§ THE PROBLEM: For each entry below, output it exactly as it stands.

......

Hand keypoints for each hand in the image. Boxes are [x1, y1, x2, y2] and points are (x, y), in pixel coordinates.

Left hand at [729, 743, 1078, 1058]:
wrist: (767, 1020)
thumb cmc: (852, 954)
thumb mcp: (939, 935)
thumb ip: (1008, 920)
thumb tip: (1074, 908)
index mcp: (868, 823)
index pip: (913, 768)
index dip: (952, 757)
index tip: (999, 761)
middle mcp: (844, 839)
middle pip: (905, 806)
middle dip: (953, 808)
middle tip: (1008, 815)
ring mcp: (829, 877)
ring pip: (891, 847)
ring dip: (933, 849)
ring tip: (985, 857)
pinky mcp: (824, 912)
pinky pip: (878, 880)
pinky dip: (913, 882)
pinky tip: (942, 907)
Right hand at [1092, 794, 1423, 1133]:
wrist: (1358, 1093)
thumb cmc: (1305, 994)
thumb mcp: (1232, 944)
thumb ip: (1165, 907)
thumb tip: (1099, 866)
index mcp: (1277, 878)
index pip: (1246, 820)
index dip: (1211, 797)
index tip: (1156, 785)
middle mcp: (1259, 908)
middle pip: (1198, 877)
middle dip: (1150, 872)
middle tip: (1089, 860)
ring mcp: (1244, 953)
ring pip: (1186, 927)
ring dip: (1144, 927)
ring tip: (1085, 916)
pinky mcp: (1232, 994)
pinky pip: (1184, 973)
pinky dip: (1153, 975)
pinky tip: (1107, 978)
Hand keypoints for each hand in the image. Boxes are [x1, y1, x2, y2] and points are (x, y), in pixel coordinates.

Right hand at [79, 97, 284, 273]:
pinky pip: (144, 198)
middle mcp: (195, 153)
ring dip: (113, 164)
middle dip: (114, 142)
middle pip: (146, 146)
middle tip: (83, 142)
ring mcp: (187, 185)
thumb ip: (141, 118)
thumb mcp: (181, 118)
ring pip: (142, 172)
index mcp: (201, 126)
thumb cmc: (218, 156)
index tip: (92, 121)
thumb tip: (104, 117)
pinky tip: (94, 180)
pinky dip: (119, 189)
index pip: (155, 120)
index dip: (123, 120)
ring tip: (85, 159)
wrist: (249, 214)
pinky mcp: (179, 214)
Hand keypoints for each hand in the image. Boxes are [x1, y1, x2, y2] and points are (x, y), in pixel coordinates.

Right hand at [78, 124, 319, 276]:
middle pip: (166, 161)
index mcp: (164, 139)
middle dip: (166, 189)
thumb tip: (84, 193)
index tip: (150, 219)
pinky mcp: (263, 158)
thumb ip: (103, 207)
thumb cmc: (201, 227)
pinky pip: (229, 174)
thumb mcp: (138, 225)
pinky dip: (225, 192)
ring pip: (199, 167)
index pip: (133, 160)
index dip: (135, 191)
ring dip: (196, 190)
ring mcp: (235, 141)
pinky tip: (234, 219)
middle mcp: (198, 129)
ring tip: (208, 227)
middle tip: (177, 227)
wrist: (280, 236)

......

§ WRITTEN RESPONSE:
Hand keypoints for each hand in the image. Boxes are [x1, y1, x2, y2] and points are (x, y), in pixel coordinates.

Left hand at [729, 743, 1078, 1058]:
wrist: (767, 1020)
thumb cmc: (852, 954)
thumb mcp: (939, 935)
thumb ip: (1008, 920)
thumb tip: (1074, 908)
index mcp: (868, 823)
index pip: (913, 768)
index dip: (952, 757)
index tip: (999, 761)
middle mcp: (844, 839)
middle pip: (905, 806)
middle dip: (953, 808)
middle tip: (1008, 815)
ring mcp: (829, 877)
ring pip: (891, 847)
ring dip: (933, 849)
ring tip: (985, 857)
pinky mcp: (824, 912)
pinky pip: (878, 880)
pinky dip: (913, 882)
pinky tip: (942, 907)
Right hand at [1092, 794, 1423, 1133]:
wrist: (1358, 1093)
thumb cmc: (1305, 994)
thumb mcp: (1232, 944)
thumb ip: (1165, 907)
thumb tip: (1099, 866)
index mcp: (1277, 878)
index pip: (1246, 820)
index dip: (1211, 797)
index tip: (1156, 785)
middle mcp: (1259, 908)
middle pip: (1198, 877)
middle dip: (1150, 872)
middle tip: (1089, 860)
ring mcp: (1244, 953)
ring pip: (1186, 927)
ring dip: (1144, 927)
ring tip: (1085, 916)
pinky mcp: (1232, 994)
pinky pip: (1184, 973)
pinky dip: (1153, 975)
pinky tip: (1107, 978)
Hand keypoints for each hand in the image. Boxes are [x1, y1, x2, y2] and points are (x, y), in pixel coordinates.

Right hand at [79, 97, 284, 273]:
pinky pip: (144, 198)
middle mcp: (195, 153)
ring dip: (113, 164)
middle dip: (114, 142)
middle pip: (146, 146)
middle tip: (83, 142)
ring mcp: (187, 185)
thumb ip: (141, 118)
thumb mcp: (181, 118)
ring pip: (142, 172)
index mcp: (201, 126)
thumb cmc: (218, 156)
index tip: (92, 121)
thumb tip: (104, 117)
pinky tip: (94, 180)
pinky dip: (119, 189)
index pip: (155, 120)
index dip: (123, 120)
ring tip: (85, 159)
wrist: (249, 214)
pinky mcp: (179, 214)
Hand keypoints for each hand in the image. Boxes are [x1, y1, x2, y2] and points are (x, y), in pixel coordinates.

Right hand at [78, 124, 319, 276]:
middle pip: (166, 161)
index mcp: (164, 139)
middle dip: (166, 189)
thumb tip: (84, 193)
index tip: (150, 219)
pinky mcp: (263, 158)
thumb ip: (103, 207)
thumb cmc: (201, 227)
pinky pip: (229, 174)
thumb mcp: (138, 225)
pinky dip: (225, 192)
ring pip: (199, 167)
index pip: (133, 160)
index dip: (135, 191)
ring dip: (196, 190)
ring mcp: (235, 141)
pinky tip: (234, 219)
middle mcp: (198, 129)
ring tip: (208, 227)
middle tip: (177, 227)
wrist: (280, 236)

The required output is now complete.